Selected extract
___

Every few months a leaked render or supposed insider post predicts what the next Starlink dish will look like. Most of these are nonsense. But the FCC filings from SpaceX over the past 18 months are public, specific, and revealing — and they suggest a Gen4 product launch in late 2026 or early 2027 with three meaningful changes from Gen3.

What follows is built entirely from the public filing record. No insiders, no leaks, no Twitter screenshots.

What the FCC actually says

SpaceX's June 2025 amendment to its Gen2 LEO constellation authorisation filed for next-generation user terminal certification under the model code "UT-V4-CMP" (compact V4). The technical exhibit lists a phased-array aperture roughly 60% the size of the Gen3 dish, with double the element count and 2.3× the peak EIRP. Translation: a smaller, faster dish.

___

Source data
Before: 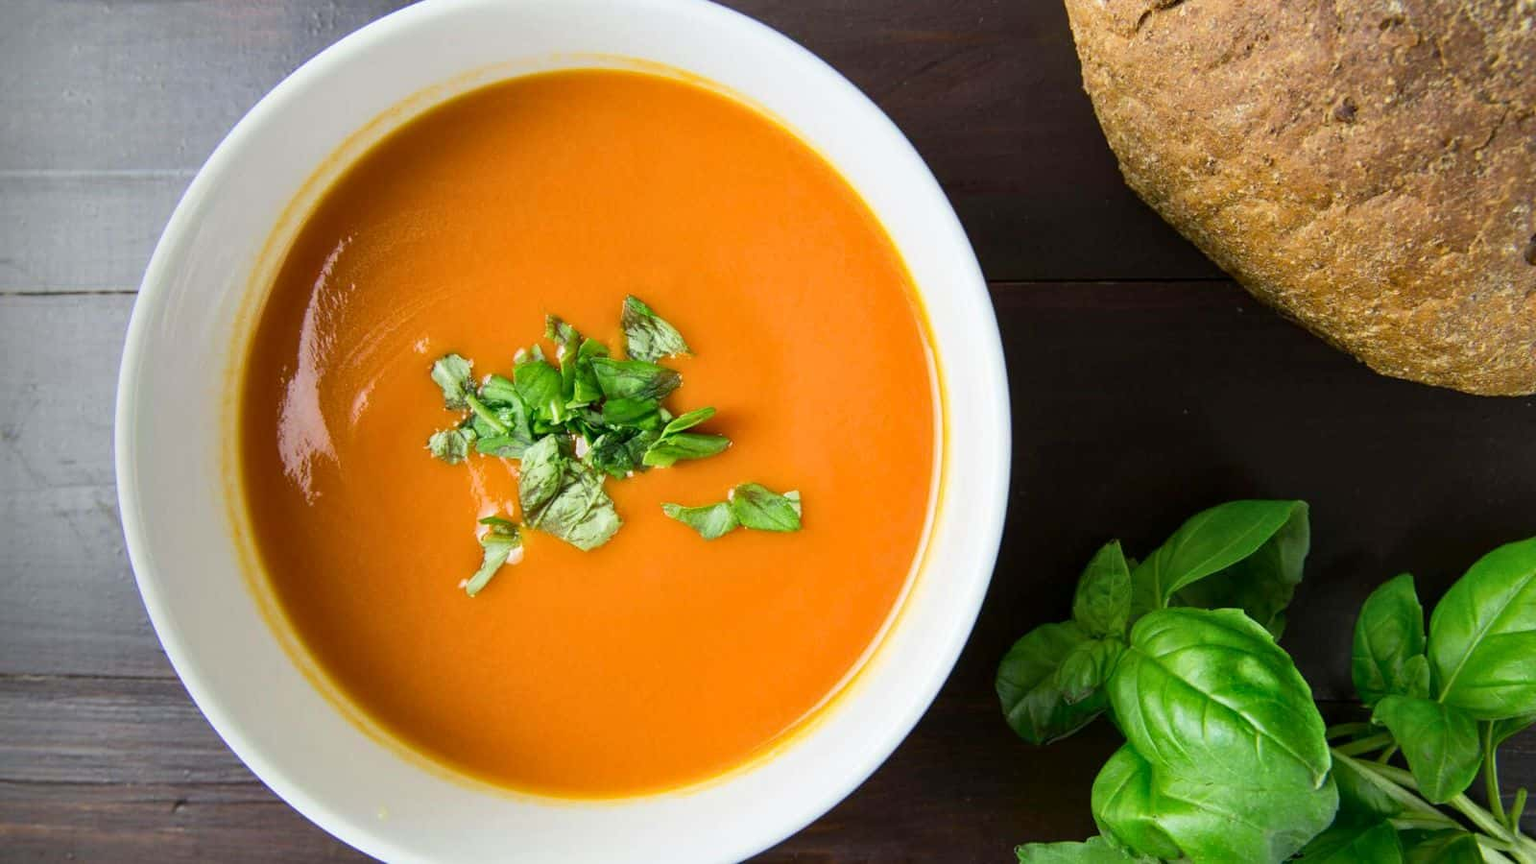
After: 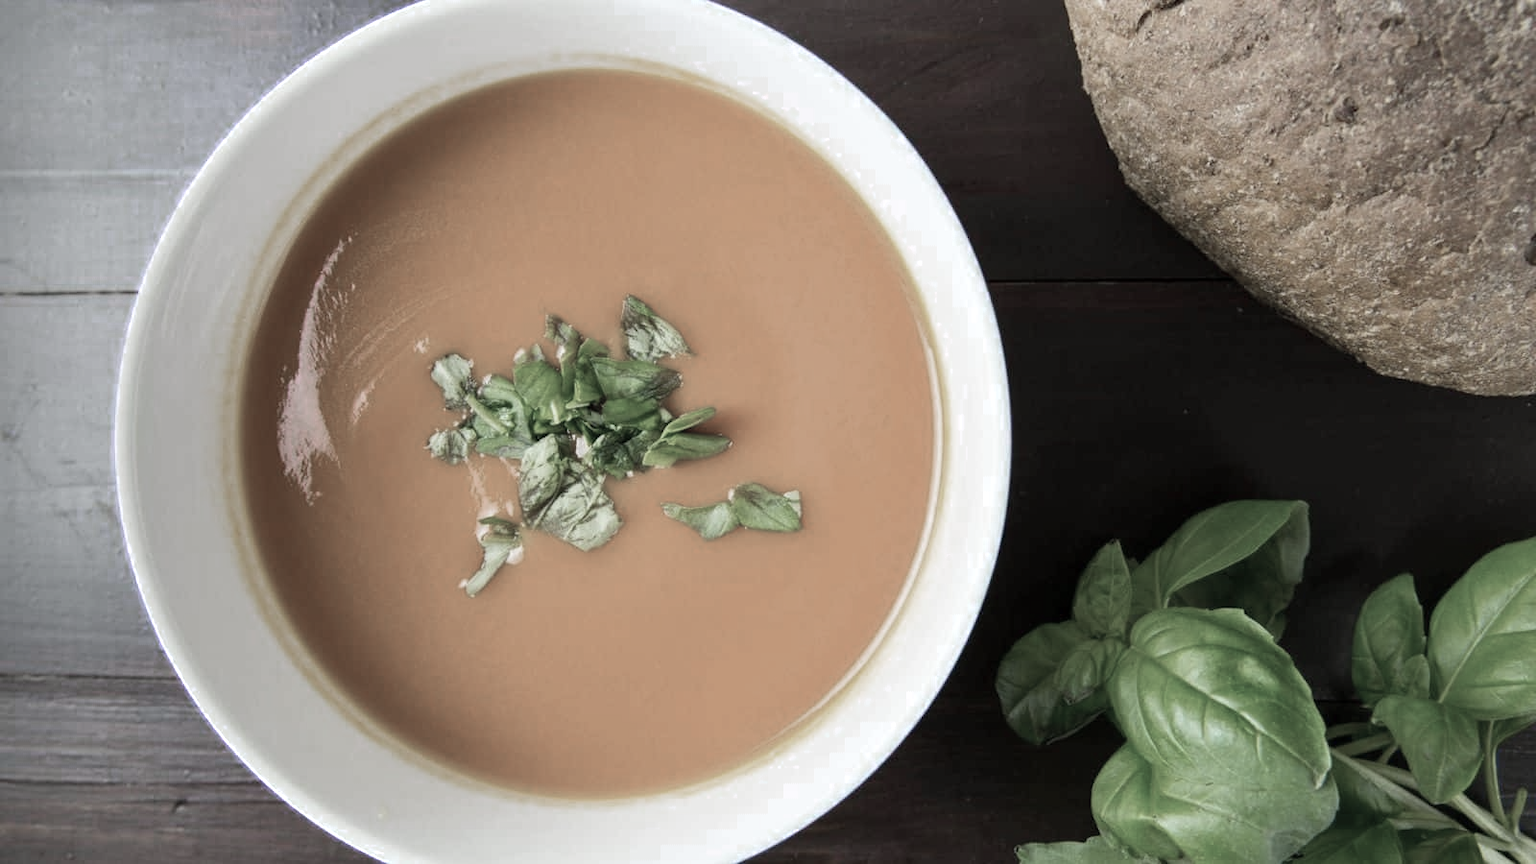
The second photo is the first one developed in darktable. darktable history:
color zones: curves: ch0 [(0, 0.613) (0.01, 0.613) (0.245, 0.448) (0.498, 0.529) (0.642, 0.665) (0.879, 0.777) (0.99, 0.613)]; ch1 [(0, 0.272) (0.219, 0.127) (0.724, 0.346)]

___

Short task
In the passage on Starlink filings, what model code did SpaceX's June 2025 amendment use for the next-generation user terminal? The data is taken from a source separate from the passage on Starlink filings.

Result below
UT-V4-CMP (compact V4).